Driving on the highway was thankfully not as difficult but I still kept sliding to the left. Luckily I made it to Carly’s and we headed to Glendalough (Glen-duh-lock). We drove through the Wicklow Mountains. Slowly, Dublin city-life faded away and beautiful hilly land came into sight.
Glendalough was cold. It was very windy and it sprinkled lightly twice but for the most part our trip there was clear! Thankfully, Carly had recently been to Glendalough so she took me on a great path. I saw two lakes, a waterfall, St. Kevin’s cell! (still have to look up St. Kevin; my guidebook says he founded a monastery there…), and beautiful nature and trees. I loved running through a marshy spongey tree-filled area. It was so fun and felt weird beneath my feet.
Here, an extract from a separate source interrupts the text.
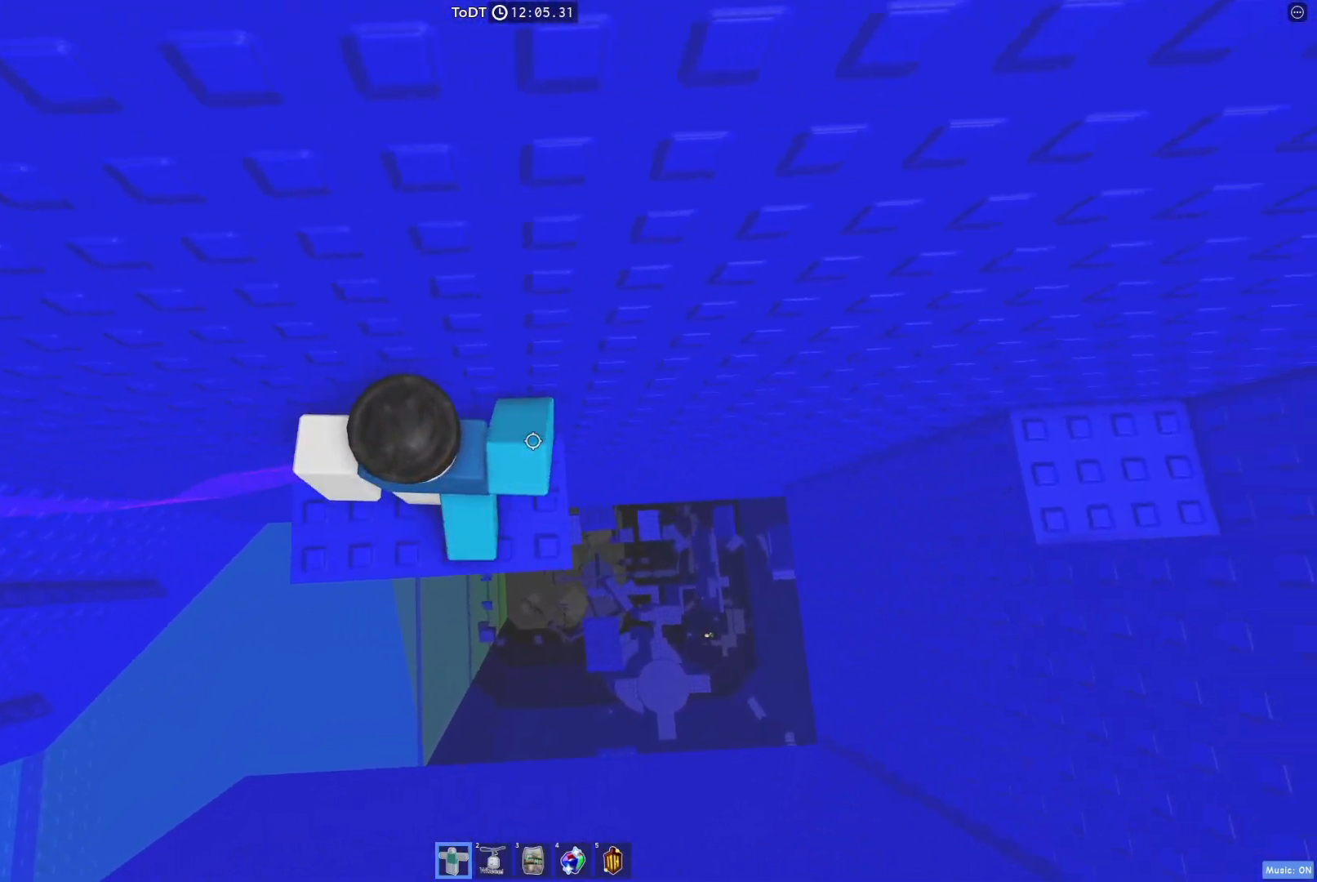
{"keys": ["d"], "events": [[217, "space", "down"], [383, "space", "up"]]}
We arrived at the monastery and it was goregous. The monastery area was filled with gravestones, some dating to very recently. I found one dated at 2003. The tower really looked beautiful against a cloudy blue sky and I enjoyed walking through the old buildings that still stood. As I took a photo from one of the buildings, a British soldier in full regalia walked by. We threw stones and yelled, “Long Live the Irish!” (Just kidding. I just took a picture).
As you can tell by the photos it was a relaxing hike with some beautiful sites and it was my favorite part of the day.
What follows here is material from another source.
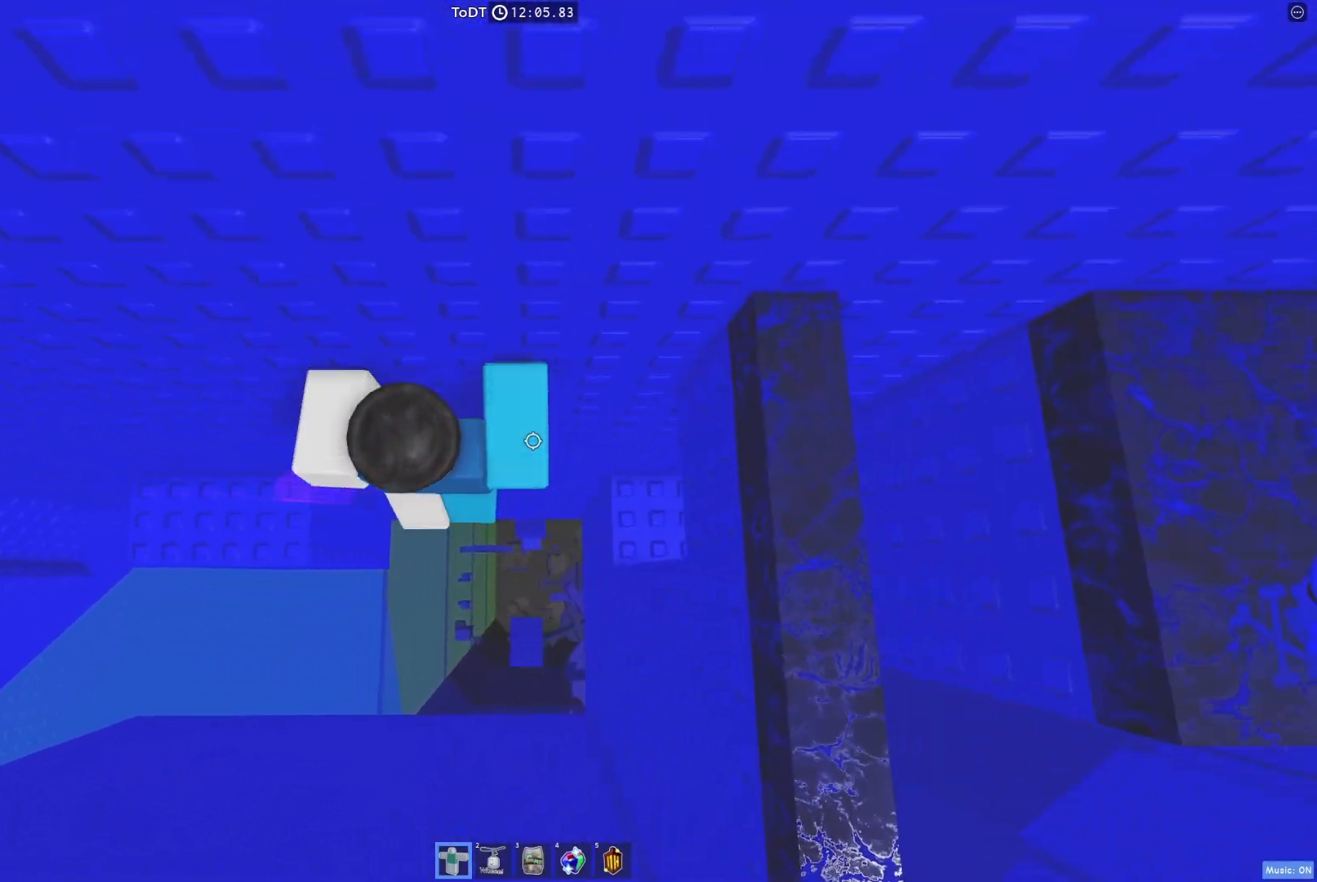
{"keys": [], "events": [[317, "w", "down"], [483, "w", "up"], [500, "d", "up"]]}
We left to go eat at Avoca, a cafeteria/cafe. We had vegetable soup and I had a sausage roll. Pretty tasty. Avoca also featured a shopping area with house wares which was kind of cute.
Surprisingly, Avoca has the most mature willow in the world. This tree is huge and glorious. The branches rain down to the ground and hang over your head like a canopy. As Carly said, it looks just like Willow, the tree that speaks in Pocahontas.
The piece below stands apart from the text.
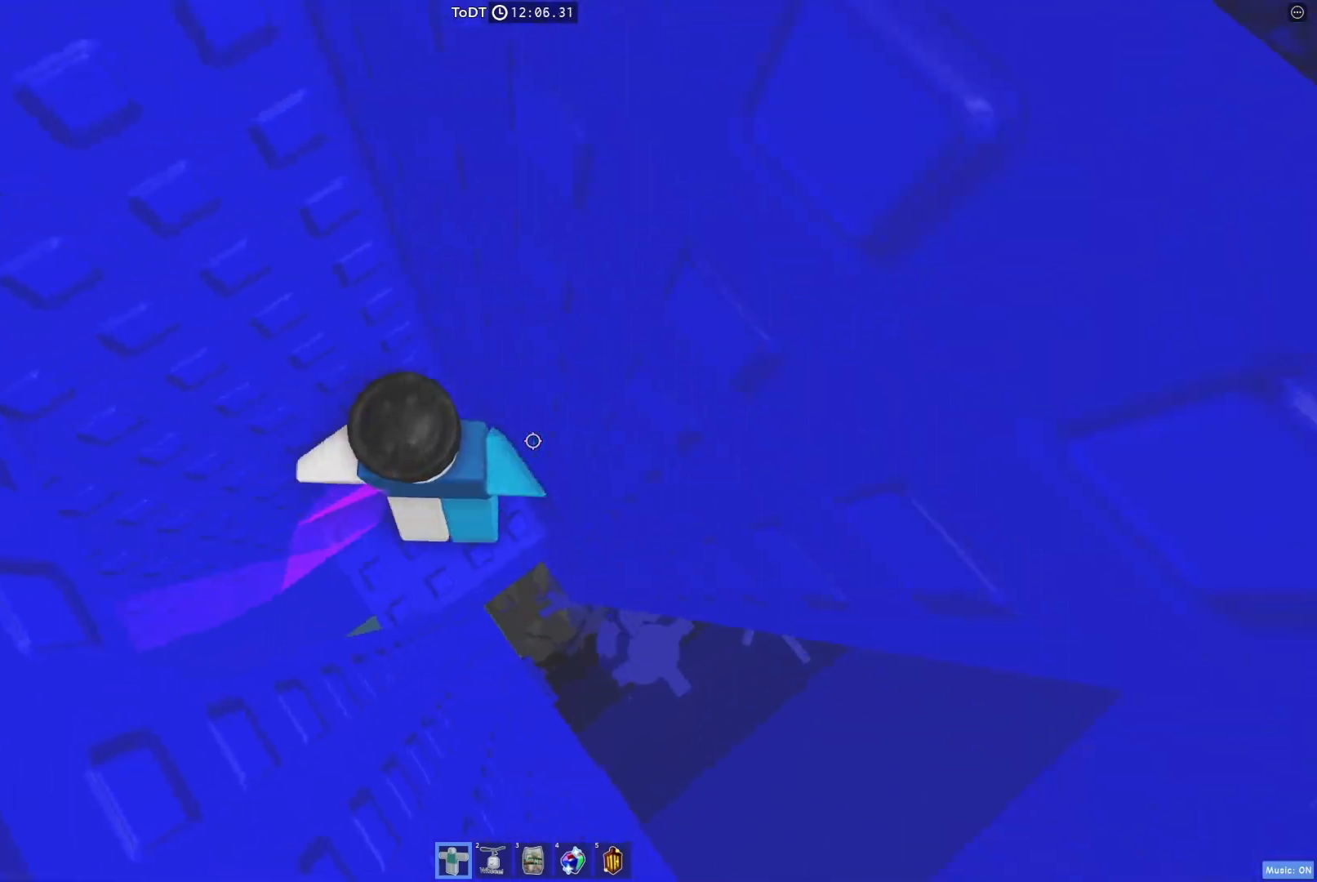
{"keys": [], "events": [[150, "w", "down"], [183, "d", "down"], [283, "d", "up"], [300, "w", "up"]]}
From there I dropped Carly at home and headed on the road. I planned to go to Kilkenney to see the castle there but I checked the time and dicovered that I would arrive after it closed. Instead I headed onto Cashel where I had booked a night at a B&B.
The B&B is very cute and sits at the bottom of the hill where the Rock of Cashel stands in all its glory, minus the beams and construction hanging off the side of it. Restoration, I assume.
As for my evening, I walked around the very small town of Cashel, took some pictures, had a pint of Bulmers, and grabbed a pizza (because nothing else in my price range was open, shame I know).
All in all, it was a grand day, minus my fear of driving and minus the messed up WIFI at the B&B which Patrick, the owner, tried to fix for hours. Some things just happen, right?
I have to admit that I wish I had booked more nights outside of Dublin. I am definitely enamored by the Irish countryside, the fresh air, and the great sights it has to offer compared to the city. Keep that in mind for your next Irish trip.